#### [KUTIPAN BACAAN]
Tutup
PenaPeristiwa

AMPI Prihatin dengan 13 Ribu Buruh Tergerus PHK di Kala Pandemi

×

AMPI Prihatin dengan 13 Ribu Buruh Tergerus PHK di Kala Pandemi

Sebarkan artikel ini
IMG 20200804 WA0116
IMG 20200804 WA0116
H. Dadang Risdal Aziz (ke dua dari kanan) saat mengikuti Forum.

PenaKu.ID – Sekretaris DPD Angkatan Muda Pembaharuan Indonesia (AMPI) Kabupaten Bandung, H. Dadang Risdal Aziz, merasa prihatin dan bersimpati mendengar ada 13 ribu buruh korban Pemutusan Hubungan Kerja (PHK) sepihak oleh perusahaan dengan alasan terdampak covid 19.

Dadang mengemukakan, semestinya pihak perusahaan tidak semena-mena kepada kaum buruh meski pun situasi perekonomian mengalami kelesuan akibat pandemi.

Ia mengatakan perusahaan itu harus Contingensi Plan atau rencana darurat jauh hari sebelumnya. Karena perusahaan yang baik pasti memiliki manajemen resiko untuk dapat mengelola segala kemungkinan terburuk akibat baik dari sisi internal maupun eksternal, termasuk akibat pandemi ini.

#### [Entri data tersimpan]
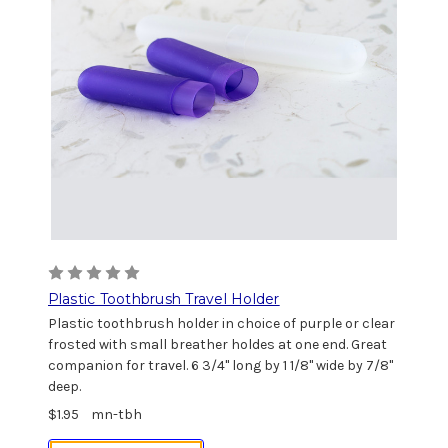
Plastic Toothbrush Travel Holder
Plastic toothbrush holder in choice of purple or clear
frosted with small breather holdes at one end. Great
companion for travel. 6 3/4" long by 1 1/8" wide by 7/8"
deep.
$1.95
mn-tbh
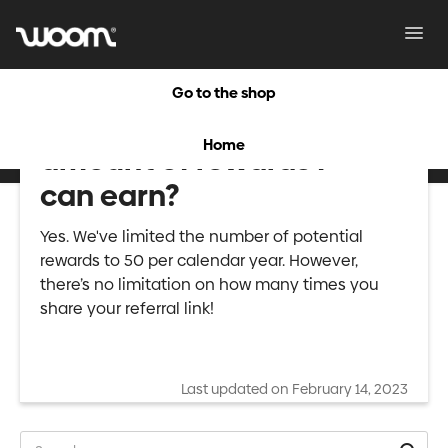
Toggl
Navig
Go to the shop
Is there a maximum
Home
amount of rewards I
can earn?
Yes. We've limited the number of potential
rewards to 50 per calendar year. However,
there’s no limitation on how many times you
share your referral link!
Last updated on February 14, 2023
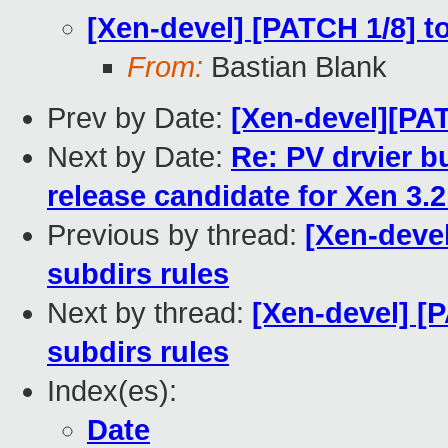
[Xen-devel] [PATCH 1/8] to
From:
Bastian Blank
Prev by Date:
[Xen-devel][PA
Next by Date:
Re: PV drvier bu
release candidate for Xen 3.2
Previous by thread:
[Xen-devel
subdirs rules
Next by thread:
[Xen-devel] [P
subdirs rules
Index(es):
Date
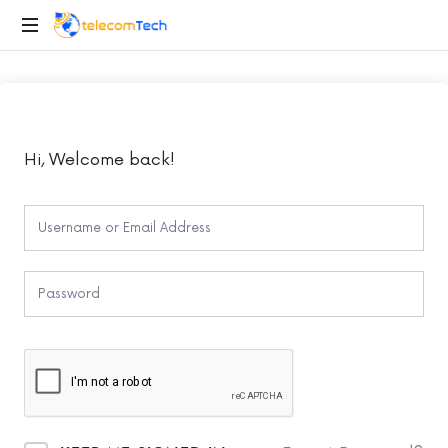
telecomTech.io
Telecom
and
Networking
Hi, Welcome back!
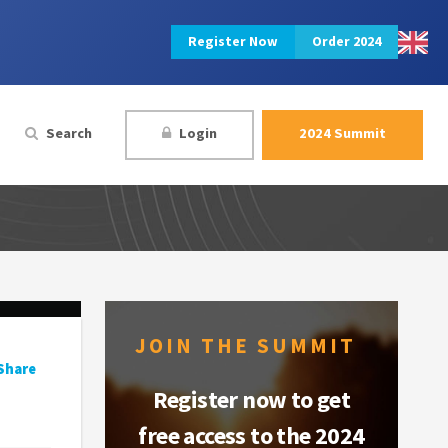
Register Now
Order 2024
Search
Login
2024 Summit
JOIN THE SUMMIT
Share
Register now to get
free access to the 2024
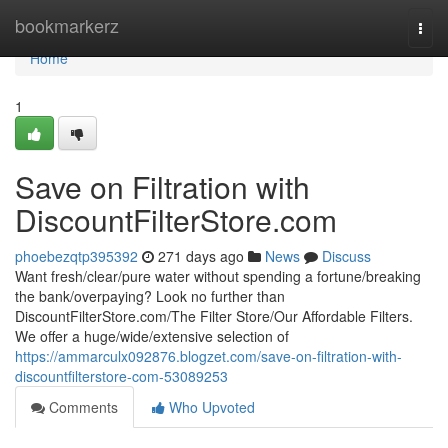
Home
bookmarkerz
Togg
navi
Home
1
Save on Filtration with
DiscountFilterStore.com
phoebezqtp395392
271 days ago
News
Discuss
Want fresh/clear/pure water without spending a fortune/breaking
the bank/overpaying? Look no further than
DiscountFilterStore.com/The Filter Store/Our Affordable Filters.
We offer a huge/wide/extensive selection of
https://ammarculx092876.blogzet.com/save-on-filtration-with-
discountfilterstore-com-53089253
Comments
Who Upvoted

#### [BAGIAN LATIHAN]
1. Terjemahkan kalimat dari artikel tentang PHK buruh ini ke dalam bahasa Inggris: "Dadang mengemukakan, semestinya pihak perusahaan tidak semena-mena kepada kaum buruh meski pun situasi perekonomian mengalami kelesuan akibat pandemi."
2. Menurut artikel tentang PHK buruh, apa jabatan H. Dadang Risdal Aziz?
3. Lanjutkan artikel tentang PHK buruh setelah kalimat terakhirnya.
Data ini tidak ada hubungannya dengan artikel tentang PHK buruh.

#### [HASIL TUGAS]
1. Dadang stated that companies should not treat workers arbitrarily, even though the economy has slowed because of the pandemic.

2. Sekretaris DPD Angkatan Muda Pembaharuan Indonesia (AMPI) Kabupaten Bandung.

3.
“Jadi bukan memutuskan PHK sepihak kepada buruhnya, sehingga dalam hal ini justru buruh yang dikorbankan. Seharusnya perusahaan berusaha mencari jalan lain agar perusahaan tetap berjalan meski tertatih, contoh solusi terbaik adalah dengan mengurangi produksi, jam kerja, shift, hingga giliran kerja pada buruh tanpa harus melakukan PHK,” katanya di Pemkab Bandung, Selasa (4/8/2020).

Ditambahkan Dadang, sesuai aturan Undang-Undang No 13 tahun 2003, pasal 151 ayat 1, menyatakan bahwa pengusaha, pekerja/buruh, serikat pekerja/buruh dan pemerintah dengan segala upaya harus mengusahakan agar jangan terjadi Pemutusan Hubungan Kerja (PHK).

Sementara dalam pasal 152 ayat 1 juga diatur bahwa PHK harus mendapatkan penetapan dari Lembaga penyelesaian hubungan industrial, artinya pengusaha sebelum melakukan PHK harus melakukan permohonan penetapan PHK secara tertulis kepada lembaga penyelesaian industrial disertai alasan yang masuk akal sesuai UU.

Menurutnya, PHK dengan alasan pandemi covid 19 yang menyebabkan tidak adanya order atau operasi perusahaan terhenti harus dibuktikan oleh perusahaan dengan melalui aturan yang berlaku.

Kalau pun demikian, jelas Dadang, apabila PHK tetap terjadi maka segala hak pekerja harus terlebih dahulu dipenuhi, baik itu pesangon, upah kerja juga THR. Perusahaan mesti memenuhi hal itu kalau tidak mau disebut melanggar UU dan diajukan ke pengadilan.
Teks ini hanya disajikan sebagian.